Vanunu, aged 50, a former nuclear technician whose 18-year term for treason ends tomorrow, will not be able to travel abroad for at least a year, speak with foreigners or approach Israeli ports or borders.
He will also be barred from discussing his work at Israel’s Dimona reactor.
Vanunu was given a map of Israel marking the areas off-limits to him, the Defence Ministry said.
Vanunu’s brother, Meir, said Vanunu will live in a luxury apartment complex in Jaffa, an old seaport and today part of Tel Aviv.
Jaffa has both Arab and Jewish residents, and Vanunu’s apartment will be near several churches.

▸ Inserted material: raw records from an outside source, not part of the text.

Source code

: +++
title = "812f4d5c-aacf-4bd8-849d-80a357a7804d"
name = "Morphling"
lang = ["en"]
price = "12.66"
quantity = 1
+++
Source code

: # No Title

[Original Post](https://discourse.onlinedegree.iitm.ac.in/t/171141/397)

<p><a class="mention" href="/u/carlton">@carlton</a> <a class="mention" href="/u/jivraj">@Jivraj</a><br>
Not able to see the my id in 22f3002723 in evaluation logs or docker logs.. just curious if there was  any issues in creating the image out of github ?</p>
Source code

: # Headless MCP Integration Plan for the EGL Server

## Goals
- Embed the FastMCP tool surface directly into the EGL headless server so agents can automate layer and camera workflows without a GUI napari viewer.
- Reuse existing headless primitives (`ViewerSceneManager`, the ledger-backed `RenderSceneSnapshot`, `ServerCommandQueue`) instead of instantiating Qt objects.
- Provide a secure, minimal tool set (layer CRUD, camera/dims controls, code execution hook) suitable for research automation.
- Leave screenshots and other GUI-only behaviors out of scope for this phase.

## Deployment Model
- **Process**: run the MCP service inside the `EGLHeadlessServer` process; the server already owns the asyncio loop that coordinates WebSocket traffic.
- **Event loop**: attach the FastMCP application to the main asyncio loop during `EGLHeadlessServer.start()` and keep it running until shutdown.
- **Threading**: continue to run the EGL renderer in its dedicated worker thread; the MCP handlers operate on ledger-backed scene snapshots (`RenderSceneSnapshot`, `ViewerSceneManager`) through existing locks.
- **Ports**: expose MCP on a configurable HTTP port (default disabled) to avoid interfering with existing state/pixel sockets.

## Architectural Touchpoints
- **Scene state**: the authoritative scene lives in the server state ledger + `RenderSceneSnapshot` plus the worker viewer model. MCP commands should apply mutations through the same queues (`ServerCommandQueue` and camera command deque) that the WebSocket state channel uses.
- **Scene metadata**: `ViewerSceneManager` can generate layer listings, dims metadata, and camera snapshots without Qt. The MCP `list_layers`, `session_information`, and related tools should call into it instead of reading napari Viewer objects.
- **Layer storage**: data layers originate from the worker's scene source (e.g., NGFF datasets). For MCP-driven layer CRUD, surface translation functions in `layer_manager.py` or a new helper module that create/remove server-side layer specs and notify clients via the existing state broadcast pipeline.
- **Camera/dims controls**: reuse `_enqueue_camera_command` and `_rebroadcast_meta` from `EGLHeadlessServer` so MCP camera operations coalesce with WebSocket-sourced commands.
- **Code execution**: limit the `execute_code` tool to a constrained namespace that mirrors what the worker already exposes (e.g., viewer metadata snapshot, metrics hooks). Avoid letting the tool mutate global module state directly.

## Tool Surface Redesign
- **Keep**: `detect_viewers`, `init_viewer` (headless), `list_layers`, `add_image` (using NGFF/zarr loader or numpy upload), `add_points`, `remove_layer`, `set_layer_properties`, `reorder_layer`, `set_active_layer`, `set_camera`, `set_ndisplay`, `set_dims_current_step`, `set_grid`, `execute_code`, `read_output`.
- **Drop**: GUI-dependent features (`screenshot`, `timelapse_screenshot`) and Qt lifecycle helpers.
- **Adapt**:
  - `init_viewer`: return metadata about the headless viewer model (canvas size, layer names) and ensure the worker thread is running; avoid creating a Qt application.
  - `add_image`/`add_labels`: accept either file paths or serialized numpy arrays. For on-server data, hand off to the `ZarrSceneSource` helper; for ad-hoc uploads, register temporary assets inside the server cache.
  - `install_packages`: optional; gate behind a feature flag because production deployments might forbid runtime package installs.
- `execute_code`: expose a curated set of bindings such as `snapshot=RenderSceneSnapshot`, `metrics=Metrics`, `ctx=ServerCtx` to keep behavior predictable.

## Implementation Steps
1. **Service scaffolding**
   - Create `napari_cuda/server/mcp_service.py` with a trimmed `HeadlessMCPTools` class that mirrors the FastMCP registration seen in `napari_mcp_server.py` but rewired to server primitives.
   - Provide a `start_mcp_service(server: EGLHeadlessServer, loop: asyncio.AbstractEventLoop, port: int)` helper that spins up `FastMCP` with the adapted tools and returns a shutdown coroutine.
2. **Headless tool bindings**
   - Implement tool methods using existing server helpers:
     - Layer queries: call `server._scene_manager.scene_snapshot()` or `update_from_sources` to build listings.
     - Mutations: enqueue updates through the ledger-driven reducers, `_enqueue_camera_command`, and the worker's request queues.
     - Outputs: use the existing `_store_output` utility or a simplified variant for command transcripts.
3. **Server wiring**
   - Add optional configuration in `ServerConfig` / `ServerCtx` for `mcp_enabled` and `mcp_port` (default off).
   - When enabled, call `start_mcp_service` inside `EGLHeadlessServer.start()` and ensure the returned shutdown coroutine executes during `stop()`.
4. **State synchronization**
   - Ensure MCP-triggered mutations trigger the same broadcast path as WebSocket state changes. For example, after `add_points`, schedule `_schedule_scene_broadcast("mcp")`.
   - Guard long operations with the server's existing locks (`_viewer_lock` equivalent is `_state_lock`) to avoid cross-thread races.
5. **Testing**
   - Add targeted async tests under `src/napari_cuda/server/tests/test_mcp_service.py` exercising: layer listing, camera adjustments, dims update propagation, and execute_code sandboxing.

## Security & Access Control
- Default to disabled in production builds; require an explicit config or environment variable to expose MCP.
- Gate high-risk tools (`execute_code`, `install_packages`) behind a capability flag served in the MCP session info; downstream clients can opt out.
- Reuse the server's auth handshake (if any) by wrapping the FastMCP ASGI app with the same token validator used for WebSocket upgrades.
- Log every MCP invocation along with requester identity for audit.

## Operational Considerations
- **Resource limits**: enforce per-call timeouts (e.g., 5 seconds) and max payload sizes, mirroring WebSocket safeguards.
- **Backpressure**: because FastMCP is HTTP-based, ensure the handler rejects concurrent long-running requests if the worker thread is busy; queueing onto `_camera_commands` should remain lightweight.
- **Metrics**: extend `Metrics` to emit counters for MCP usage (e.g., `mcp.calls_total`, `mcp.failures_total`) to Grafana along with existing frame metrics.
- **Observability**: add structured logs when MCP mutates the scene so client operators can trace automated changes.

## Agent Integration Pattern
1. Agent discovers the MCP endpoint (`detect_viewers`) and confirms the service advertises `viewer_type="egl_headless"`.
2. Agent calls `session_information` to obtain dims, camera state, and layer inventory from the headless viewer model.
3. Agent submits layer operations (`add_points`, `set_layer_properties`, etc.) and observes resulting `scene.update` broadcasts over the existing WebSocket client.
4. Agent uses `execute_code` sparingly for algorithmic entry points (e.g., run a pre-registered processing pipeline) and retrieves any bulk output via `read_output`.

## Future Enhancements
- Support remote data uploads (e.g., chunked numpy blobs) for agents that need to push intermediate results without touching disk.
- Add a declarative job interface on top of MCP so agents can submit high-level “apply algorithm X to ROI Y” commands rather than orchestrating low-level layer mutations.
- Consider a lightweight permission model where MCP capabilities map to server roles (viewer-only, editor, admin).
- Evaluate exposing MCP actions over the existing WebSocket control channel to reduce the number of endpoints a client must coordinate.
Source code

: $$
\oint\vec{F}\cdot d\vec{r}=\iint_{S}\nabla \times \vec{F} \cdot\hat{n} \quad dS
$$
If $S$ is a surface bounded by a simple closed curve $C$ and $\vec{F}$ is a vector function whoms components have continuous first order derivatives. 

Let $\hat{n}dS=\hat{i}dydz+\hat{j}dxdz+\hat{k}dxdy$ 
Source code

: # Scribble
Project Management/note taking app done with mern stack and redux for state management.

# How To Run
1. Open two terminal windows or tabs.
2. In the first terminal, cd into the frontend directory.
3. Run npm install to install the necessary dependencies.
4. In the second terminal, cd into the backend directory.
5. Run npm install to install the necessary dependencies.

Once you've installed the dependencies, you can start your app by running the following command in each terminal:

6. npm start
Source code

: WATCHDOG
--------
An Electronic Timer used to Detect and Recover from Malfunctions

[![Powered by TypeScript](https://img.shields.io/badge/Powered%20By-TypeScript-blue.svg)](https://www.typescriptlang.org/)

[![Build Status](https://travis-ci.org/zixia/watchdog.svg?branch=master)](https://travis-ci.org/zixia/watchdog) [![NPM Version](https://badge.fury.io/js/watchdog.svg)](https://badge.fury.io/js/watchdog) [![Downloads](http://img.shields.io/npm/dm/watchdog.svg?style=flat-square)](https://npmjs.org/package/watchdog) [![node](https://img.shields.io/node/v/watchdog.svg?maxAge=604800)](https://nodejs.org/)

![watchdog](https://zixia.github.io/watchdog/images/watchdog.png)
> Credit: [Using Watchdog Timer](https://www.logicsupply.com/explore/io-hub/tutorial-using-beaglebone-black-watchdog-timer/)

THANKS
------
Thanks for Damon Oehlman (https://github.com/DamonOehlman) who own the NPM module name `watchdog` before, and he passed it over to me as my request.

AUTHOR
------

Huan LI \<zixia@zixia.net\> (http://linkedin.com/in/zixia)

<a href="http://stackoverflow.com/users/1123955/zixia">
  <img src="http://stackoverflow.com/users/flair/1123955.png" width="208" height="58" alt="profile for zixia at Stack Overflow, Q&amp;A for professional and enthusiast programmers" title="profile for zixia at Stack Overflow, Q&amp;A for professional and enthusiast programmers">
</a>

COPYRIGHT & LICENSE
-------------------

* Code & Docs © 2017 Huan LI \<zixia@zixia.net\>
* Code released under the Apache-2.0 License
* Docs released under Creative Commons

Vanunu, who was raised as an ultra-Orthodox Jew, converted to Christianity in the mid-1980s.
In anticipation of Vanunu’s release, anti-nuclear campaigners from around the world were heading to Shikma Prison in the Israeli coastal town of Ashkelon.
The activists, including British actress Susannah York, Irish Nobel Peace Prize laureate Mairaed Maguire and British Labour MP Jeremy Corbyn, were to assemble outside the prison gates later today.
Vanunu has been embraced as a hero by the anti-nuclear movement. He has repeatedly been nominated for the Nobel Peace Prize and was legally adopted by an US couple who thought mistakenly that this would gain him US citizenship.
In 1986, Vanunu leaked details and pictures of Israel’s alleged nuclear weapons program to The Sunday Times and was abducted to Israel by the Mossad secret service.
He was convicted of espionage and treason in a closed-door trial in Jerusalem. Much of his 18-year sentence was spent in solitary confinement.
Vanunu has told the Shin Bet security service that he has no more secrets to reveal.
However, Israel officials allege that Vanunu still poses a danger, and have imposed a series of restrictions on his movement.
Defence Minister Shaul Mofaz told Israel Army Radio that Vanunu “was convicted of aiding the enemy and in effect betraying his country and it is Israel’s duty as a democratic state to take precautionary steps regarding its security”.
Peres, who in the 1950s and 1960s took the lead in establishing Israel’s nuclear programme, also defended the restrictions.
“Vanunu violated norms and betrayed his country,” Peres, the Israeli opposition leader and a Nobel Peace Prize laureate, told Army Radio. “This is justice.”
The London-based human rights group Amnesty International said the restrictions violate Vanunu’s rights.
“Vanunu must not be subject to arbitrary restrictions and violations of his fundamental rights on the basis of pretexts or suspicions about what he may do the future,” Amnesty International said in a statement.